De incidentie van vaginale operatieve bevallingen is 6% van alle geboorten [richtlijn 1], waarvan ongeveer 5.9% vacuümextracties en ongeveer 0.3% pincetten (forceps). De lang waargenomen neerwaartse trend in pincetextracties zet zich voort. Uit de publicaties blijkt dat er geen aanbevelingen zijn of vacuümextractie of pincetafgifte gunstiger is. Vaak hangt de toepassing ook af van de ervaring van de verloskundige in deze methode.

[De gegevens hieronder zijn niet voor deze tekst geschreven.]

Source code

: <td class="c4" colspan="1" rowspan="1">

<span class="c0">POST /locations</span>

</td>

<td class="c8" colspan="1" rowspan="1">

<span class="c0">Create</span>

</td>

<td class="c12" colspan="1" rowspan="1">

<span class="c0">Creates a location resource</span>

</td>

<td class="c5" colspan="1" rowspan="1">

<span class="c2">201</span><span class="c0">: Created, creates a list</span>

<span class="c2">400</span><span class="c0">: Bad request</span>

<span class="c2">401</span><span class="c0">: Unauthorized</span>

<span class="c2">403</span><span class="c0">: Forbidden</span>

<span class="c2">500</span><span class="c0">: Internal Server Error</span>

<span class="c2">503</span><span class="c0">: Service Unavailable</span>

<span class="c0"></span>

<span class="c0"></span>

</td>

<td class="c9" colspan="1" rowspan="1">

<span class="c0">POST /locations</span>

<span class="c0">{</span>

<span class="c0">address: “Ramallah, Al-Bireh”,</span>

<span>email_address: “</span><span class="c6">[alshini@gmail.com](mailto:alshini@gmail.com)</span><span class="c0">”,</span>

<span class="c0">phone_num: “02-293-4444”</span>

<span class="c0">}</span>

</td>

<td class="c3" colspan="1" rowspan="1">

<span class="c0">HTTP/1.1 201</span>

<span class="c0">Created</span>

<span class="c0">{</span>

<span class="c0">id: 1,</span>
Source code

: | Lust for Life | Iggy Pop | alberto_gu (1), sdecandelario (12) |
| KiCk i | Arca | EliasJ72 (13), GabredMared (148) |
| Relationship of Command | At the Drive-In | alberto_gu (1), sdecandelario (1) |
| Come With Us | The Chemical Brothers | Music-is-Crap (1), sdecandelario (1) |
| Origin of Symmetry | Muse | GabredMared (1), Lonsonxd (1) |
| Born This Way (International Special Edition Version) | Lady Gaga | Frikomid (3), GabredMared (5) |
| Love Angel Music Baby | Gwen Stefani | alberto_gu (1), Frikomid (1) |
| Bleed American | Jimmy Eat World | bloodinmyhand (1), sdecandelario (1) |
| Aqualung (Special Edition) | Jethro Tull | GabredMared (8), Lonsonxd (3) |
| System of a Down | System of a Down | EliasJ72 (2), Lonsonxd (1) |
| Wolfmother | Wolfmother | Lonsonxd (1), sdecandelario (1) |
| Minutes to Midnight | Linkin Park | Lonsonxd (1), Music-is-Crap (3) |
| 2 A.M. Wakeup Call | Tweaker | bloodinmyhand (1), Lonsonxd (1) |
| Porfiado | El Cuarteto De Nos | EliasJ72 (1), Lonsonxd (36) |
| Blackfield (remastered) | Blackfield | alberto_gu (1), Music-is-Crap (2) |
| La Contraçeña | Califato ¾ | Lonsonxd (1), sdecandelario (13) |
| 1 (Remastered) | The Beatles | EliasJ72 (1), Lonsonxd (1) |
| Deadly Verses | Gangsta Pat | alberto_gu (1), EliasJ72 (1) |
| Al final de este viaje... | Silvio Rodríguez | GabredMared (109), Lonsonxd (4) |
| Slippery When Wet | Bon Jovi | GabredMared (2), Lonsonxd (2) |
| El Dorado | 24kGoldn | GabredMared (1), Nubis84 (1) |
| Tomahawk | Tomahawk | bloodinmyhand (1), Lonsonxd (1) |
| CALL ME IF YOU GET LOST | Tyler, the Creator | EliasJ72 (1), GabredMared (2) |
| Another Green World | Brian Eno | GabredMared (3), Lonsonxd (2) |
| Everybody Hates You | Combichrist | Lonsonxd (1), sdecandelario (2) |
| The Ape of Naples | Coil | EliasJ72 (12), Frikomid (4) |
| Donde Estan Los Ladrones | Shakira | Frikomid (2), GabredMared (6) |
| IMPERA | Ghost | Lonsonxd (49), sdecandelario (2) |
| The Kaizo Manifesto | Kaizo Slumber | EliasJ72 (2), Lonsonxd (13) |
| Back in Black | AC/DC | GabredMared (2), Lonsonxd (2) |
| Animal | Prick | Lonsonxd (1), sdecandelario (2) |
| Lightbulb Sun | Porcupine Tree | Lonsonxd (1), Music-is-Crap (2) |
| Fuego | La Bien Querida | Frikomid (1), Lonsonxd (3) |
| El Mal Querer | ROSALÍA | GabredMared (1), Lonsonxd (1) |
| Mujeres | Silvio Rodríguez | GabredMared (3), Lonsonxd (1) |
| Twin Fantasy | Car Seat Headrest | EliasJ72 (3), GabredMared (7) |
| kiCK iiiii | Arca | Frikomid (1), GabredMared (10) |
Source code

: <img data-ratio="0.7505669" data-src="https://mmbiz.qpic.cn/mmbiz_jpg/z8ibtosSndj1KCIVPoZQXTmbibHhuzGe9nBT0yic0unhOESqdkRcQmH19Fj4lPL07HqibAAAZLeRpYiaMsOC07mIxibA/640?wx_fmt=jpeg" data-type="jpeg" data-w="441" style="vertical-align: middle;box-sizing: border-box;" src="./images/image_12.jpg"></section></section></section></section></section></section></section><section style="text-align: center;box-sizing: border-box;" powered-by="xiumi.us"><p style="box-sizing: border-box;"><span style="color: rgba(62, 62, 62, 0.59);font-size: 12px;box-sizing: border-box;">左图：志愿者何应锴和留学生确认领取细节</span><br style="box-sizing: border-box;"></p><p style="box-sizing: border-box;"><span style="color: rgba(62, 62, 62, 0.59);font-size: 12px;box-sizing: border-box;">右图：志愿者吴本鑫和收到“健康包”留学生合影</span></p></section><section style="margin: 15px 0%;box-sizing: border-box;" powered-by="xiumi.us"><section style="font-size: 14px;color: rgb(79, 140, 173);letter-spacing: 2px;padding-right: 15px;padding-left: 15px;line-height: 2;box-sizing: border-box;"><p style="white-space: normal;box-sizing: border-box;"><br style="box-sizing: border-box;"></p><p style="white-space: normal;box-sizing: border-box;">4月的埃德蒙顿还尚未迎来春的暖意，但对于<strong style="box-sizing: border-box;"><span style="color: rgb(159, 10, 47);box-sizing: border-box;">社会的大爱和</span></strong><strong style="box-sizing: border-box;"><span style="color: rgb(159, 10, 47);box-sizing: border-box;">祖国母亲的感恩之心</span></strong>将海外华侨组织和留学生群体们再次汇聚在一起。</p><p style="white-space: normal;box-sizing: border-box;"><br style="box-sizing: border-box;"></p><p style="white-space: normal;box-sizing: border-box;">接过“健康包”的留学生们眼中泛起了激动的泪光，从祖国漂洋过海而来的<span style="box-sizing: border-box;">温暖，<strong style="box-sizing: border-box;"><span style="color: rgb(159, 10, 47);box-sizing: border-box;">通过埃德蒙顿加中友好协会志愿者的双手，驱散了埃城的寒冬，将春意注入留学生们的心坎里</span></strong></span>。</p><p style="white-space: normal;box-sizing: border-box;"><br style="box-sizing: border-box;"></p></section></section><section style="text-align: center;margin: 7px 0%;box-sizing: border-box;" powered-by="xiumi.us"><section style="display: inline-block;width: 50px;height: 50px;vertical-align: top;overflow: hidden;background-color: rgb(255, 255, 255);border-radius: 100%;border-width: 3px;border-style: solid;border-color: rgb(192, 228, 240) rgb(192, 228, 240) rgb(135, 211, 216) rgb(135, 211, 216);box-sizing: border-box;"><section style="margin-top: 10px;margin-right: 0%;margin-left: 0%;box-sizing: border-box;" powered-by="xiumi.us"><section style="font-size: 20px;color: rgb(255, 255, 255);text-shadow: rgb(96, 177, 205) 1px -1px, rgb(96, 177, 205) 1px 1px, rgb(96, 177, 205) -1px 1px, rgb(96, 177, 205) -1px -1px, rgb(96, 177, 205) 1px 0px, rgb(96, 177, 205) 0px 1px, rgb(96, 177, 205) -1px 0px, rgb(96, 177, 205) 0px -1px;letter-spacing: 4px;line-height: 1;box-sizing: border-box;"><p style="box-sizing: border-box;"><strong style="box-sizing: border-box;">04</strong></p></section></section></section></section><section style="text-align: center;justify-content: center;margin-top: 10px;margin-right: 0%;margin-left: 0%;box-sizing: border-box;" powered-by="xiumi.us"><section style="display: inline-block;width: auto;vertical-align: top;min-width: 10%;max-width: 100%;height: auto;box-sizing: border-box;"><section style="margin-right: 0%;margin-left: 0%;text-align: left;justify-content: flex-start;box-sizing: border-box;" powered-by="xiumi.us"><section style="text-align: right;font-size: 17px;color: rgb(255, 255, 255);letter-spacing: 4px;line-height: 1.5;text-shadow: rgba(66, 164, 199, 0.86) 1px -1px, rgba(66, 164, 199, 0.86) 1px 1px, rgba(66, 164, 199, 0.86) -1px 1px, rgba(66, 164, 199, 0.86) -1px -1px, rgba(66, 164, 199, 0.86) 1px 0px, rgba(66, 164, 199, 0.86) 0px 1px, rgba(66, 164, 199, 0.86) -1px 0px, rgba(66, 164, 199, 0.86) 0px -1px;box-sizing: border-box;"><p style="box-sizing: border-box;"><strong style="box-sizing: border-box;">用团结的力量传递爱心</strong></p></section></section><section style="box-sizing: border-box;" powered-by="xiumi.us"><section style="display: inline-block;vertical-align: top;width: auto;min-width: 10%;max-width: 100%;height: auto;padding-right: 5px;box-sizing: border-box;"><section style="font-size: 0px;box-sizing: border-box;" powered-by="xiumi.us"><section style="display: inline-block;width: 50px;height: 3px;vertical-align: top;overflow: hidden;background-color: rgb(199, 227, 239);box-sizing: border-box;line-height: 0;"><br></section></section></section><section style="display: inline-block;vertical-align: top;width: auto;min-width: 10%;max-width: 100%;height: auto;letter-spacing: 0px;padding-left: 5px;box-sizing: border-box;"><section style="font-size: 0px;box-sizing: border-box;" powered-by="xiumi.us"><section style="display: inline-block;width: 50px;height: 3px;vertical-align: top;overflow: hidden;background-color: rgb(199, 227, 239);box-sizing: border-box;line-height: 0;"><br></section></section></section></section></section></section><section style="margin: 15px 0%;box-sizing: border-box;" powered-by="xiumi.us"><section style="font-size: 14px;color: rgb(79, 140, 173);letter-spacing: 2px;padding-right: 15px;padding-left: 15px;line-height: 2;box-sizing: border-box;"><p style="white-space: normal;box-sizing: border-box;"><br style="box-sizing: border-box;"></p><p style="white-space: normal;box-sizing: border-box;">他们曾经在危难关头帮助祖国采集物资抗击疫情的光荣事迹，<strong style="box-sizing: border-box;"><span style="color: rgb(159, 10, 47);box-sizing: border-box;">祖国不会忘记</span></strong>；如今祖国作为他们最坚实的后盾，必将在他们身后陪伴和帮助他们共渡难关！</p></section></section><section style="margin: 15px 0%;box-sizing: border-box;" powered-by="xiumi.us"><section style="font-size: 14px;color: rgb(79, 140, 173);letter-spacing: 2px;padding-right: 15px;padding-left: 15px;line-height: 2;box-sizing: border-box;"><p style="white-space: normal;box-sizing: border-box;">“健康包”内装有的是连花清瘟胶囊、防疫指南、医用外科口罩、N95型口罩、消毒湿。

Beide methoden hebben voor- en nadelen. Nadelen van vacuümextractie zijn foetale verwondingen in het gebied van het zuigpunt van de vacuümextractor, schaafwonden, snijwonden, accidentele caput succedaneum, cephalhematoom, subgaleale bloeding (ze komen vaker voor bij vacuümextractie met de metalen bel, minder vaak met zachte bellen, waarbij opnieuw scheuren vaker voorkomt). Nadelen van extractie met een tang (bevalling waarbij de baby wordt geëxtraheerd met een tang die op het hoofd wordt aangebracht) zijn onder meer moeilijker hanteren en een verhoogd risico op verwonding van de zachte weefsels van de moeder.